Mills points out that “Since 2000, the cumulative value of the UK’s balance deficit has been close to £1 trillion. To finance this very substantial sum, which is equal to about half our annual GDP, not only have we had to borrow large sums from abroad, we have also sold off huge swathes of our national assets. These include most of our ports and airports, our football clubs, our power and utility companies, billions of pounds worth of commercial and residential properties, and much else.”
A 2014 study by the Office of National Statistics found that foreign-owned companies generated 29 per cent of our annual gross value added. That will be far more now. Public interest tests on any proposed takeovers from abroad, and tax penalties on the buying of property assets by foreign interests, would be a good start towards restoring the balance.
Instead, successive governments have followed Thatcher’s priorities – finance capital first, nothing else matters. High interest rates and tight money supply in the 1980s, followed by the liberalisation of capital imports in the 2000s pushed up the sterling exchange rate to nearly double the mid-1970s level.
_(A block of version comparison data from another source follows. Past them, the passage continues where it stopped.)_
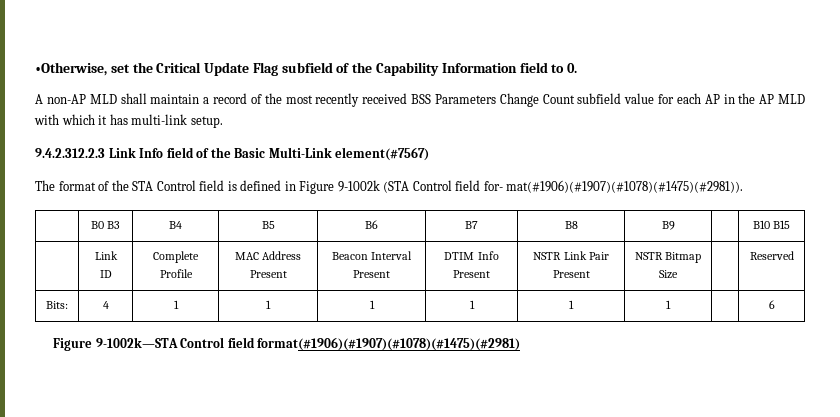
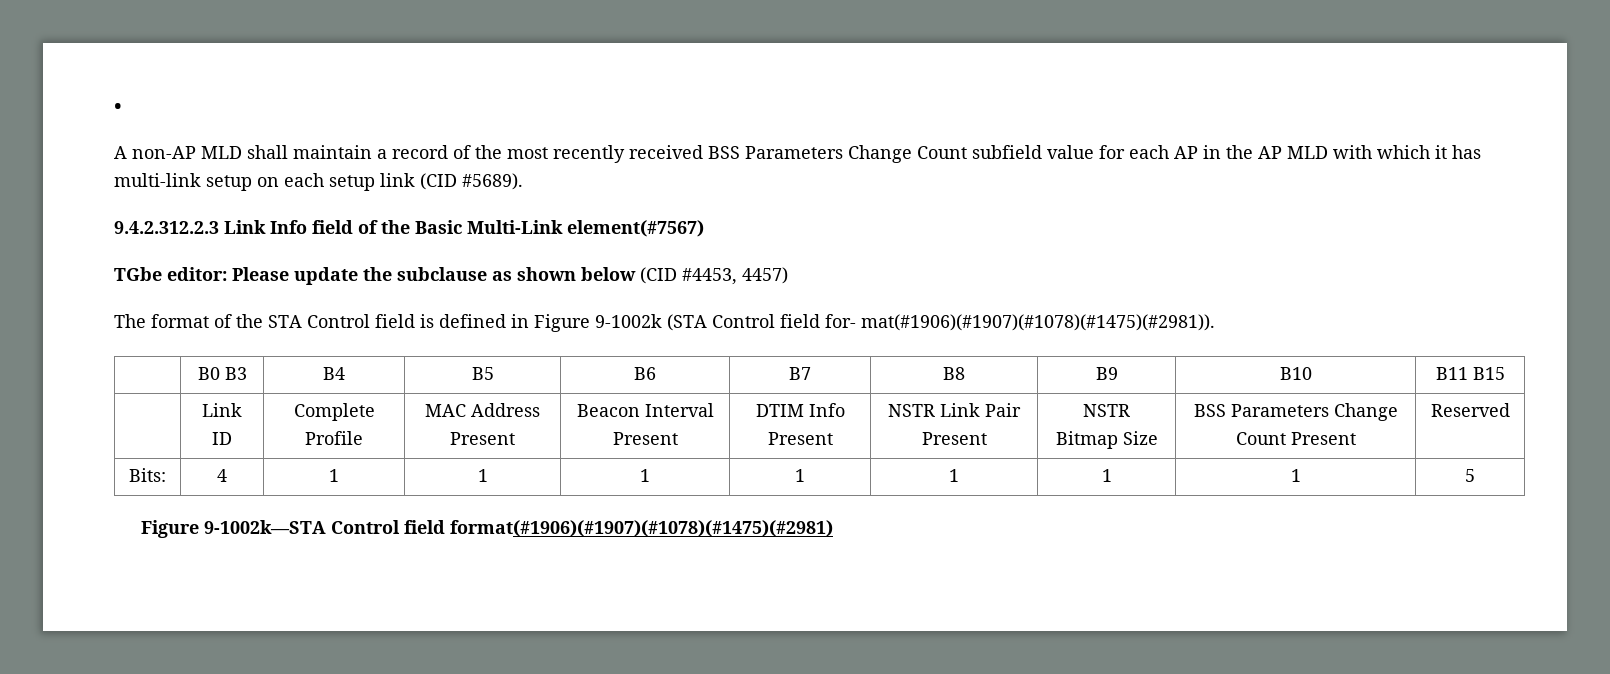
[35,62,578,76] •Otherwise, set the Critical Update Flag subfield of the Capability Information field to 0. -> [114,103,122,114] •
[190,116,223,128] setup. -> [206,173,523,191] setup on each setup link (CID #5689).
(430, 154) none -> [114,267,788,285] // TGbe editor: Please update the subclause as shown below (CID #4453, 4457)
[752,220,770,229] | B10 -> [1279,367,1312,380] [1435,367,1468,380] B10 | B11
(678, 274) none -> [1193,403,1398,421] [1235,432,1356,445] BSS Parameters Change Count Present
[768,300,775,309] | 6 -> [1290,469,1301,482] [1465,469,1475,482] 1 | 5

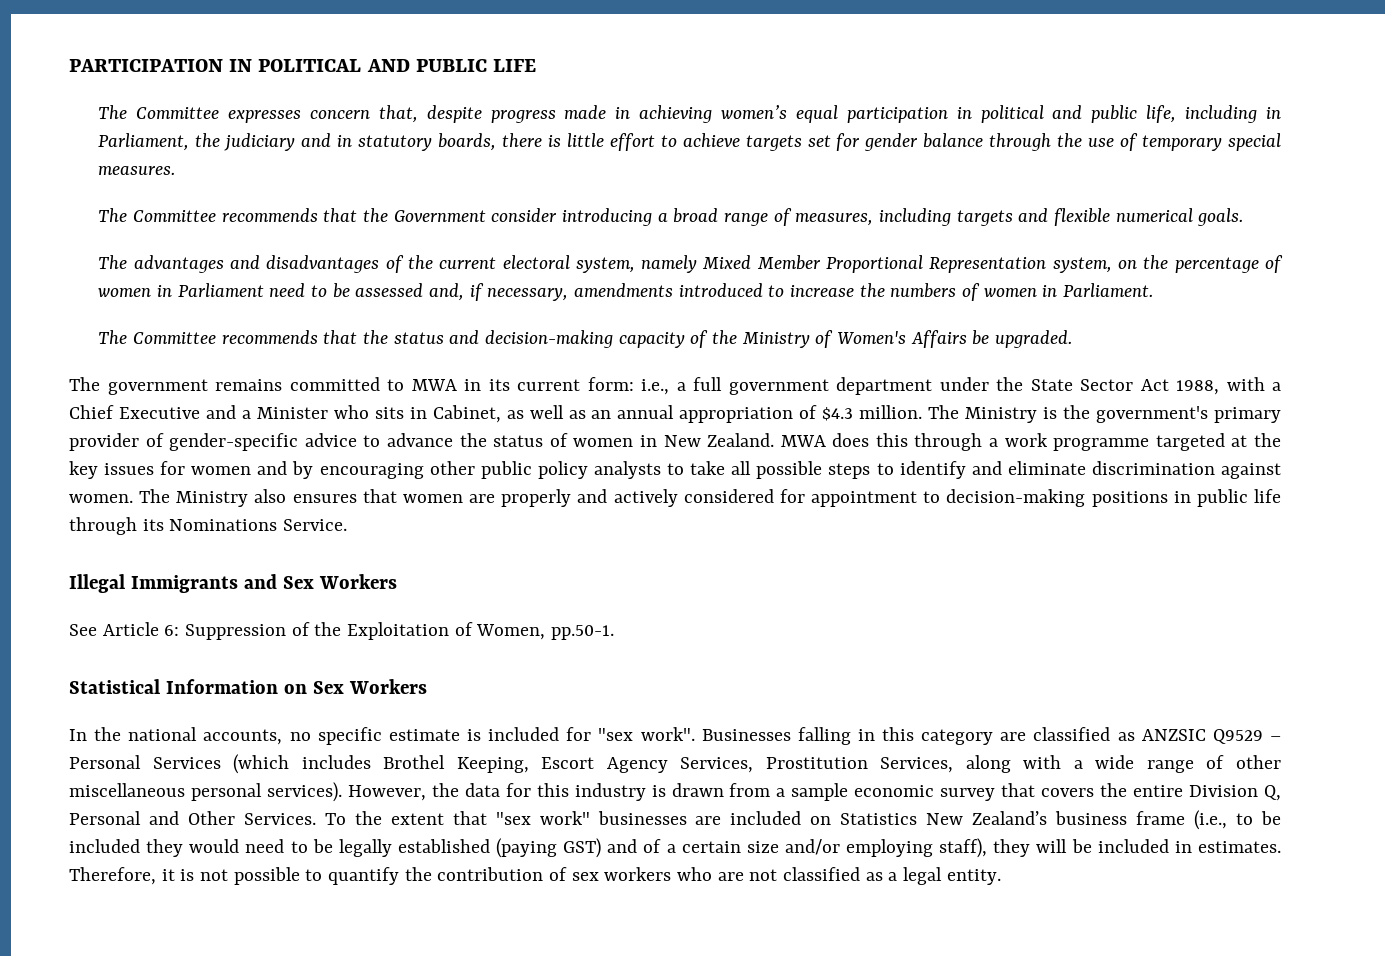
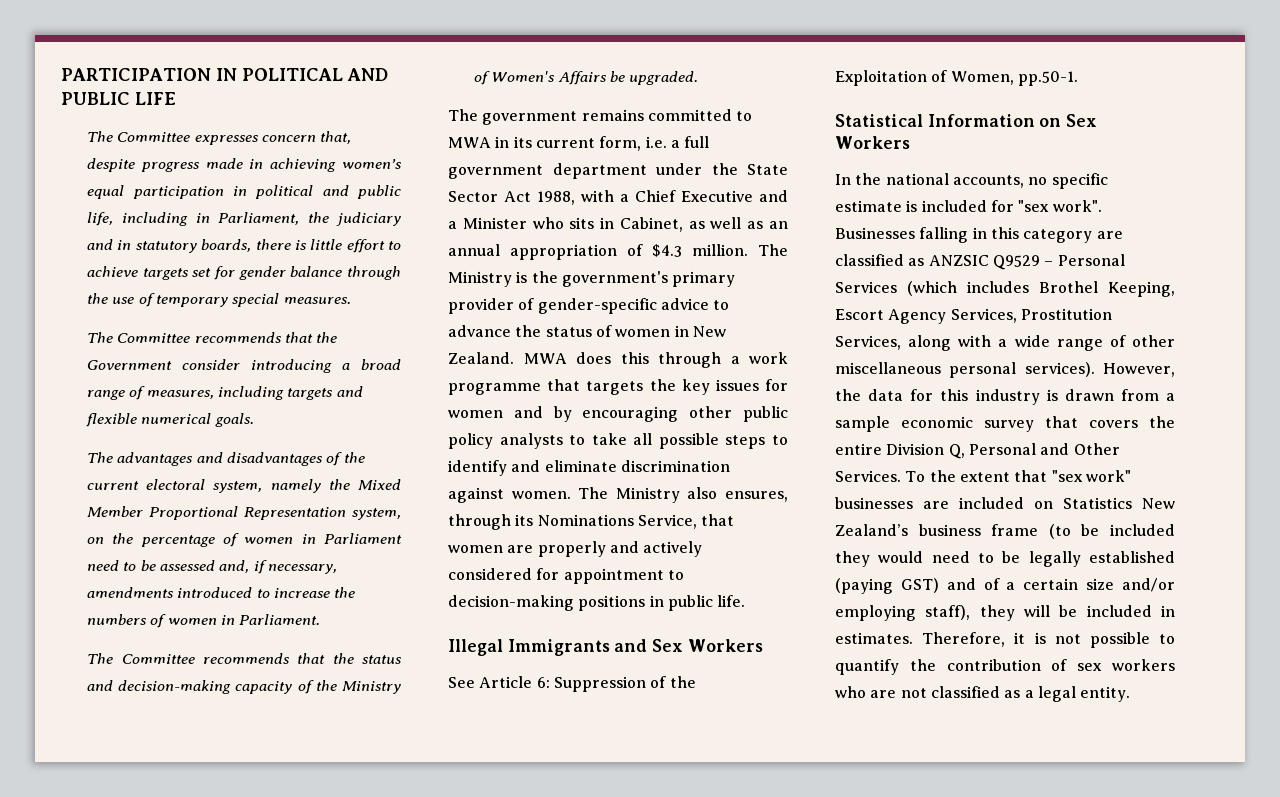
(698, 264) none -> [328,479,350,490] the
[587,377,669,395] form: i.e., -> [599,136,667,151] form, i.e.
[1155,433,1248,451] targeted at -> [547,379,644,395] that targets
[292,494,357,503] ensures -> [725,491,788,502] [448,514,697,530] ensures, through its Nominations Service,
[1253,489,1281,503] [69,517,348,535] life through its Nominations Service. -> [717,595,746,607] life.
[1194,810,1254,830] (i.e., to -> [1048,524,1071,539] (to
Mills wants Britain to lower the pound exchange rate. Historically devaluation has worked. In 1931 Britain devalued by 24 per cent. By 1937 the economy was growing 4.6 per cent a year, manufacturing output was up by nearly half and there were 2.7 million more jobs.
What else? Mills argues we should make the nationalised banks invest more in productive businesses, discourage inward investment (which drives up the exchange rate), and impose capital controls. These are possible outside the euro and the EU.
As he writes, “Nearly all our internationally-traded low- and medium-tech manufacturing has been driven out of business and there is insufficient high-tech industry – also subject to long term threat – to fill the gap.”
A key requirement for making sure that a competitive environment delivers the investment and export-led recovery we need is “to ensure that manufacturing industry has access on favourable and plentiful terms to the finance needed to make it happen.”
‘Successive governments have followed Thatcher’s priorities – finance capital first…’
Mills explains: “Lending decisions which may be prudent case by case for banks do not, however, necessarily add up to a strategy which makes sense for the economy as a whole. This is because the total returns to the wider economy, especially on the most productive forms of investment, vastly exceed the private returns to banks. Bank lending to industry therefore needs to be firmly guided and possibly underwritten by the state, as has indeed been done to support companies generally during the current coronavirus pandemic.…[This] should be primarily targeted at encouraging manufacturing investment across the board.”
We must aim “to make it worthwhile siting new manufacturing capacity in the UK rather than elsewhere, thus producing a quantum leap in the UK’s exporting potential and its import saving capability.”
High pound
How do we achieve this? The 40-year-long high pound monetary policy meets the needs of the ruling class. It knows quite well that a high pound destroys industry but will do that to destroy the working class which threatens its rule.
Now as independence from the EU approaches, we can begin to free ourselves from the demands of global capital which has been stifling all too many economies. While globalisation has accelerated in the last 40 years, the growth rate in the developed world has fallen.
Without the changes that Mills proposes, we are likely to have “another lost decade of stagnant or much more probably falling real living standards – combined with more long years of public sector austerity – for the bulk of the population from the beginning of 2020 to 2030.” Time for the people to assert themselves.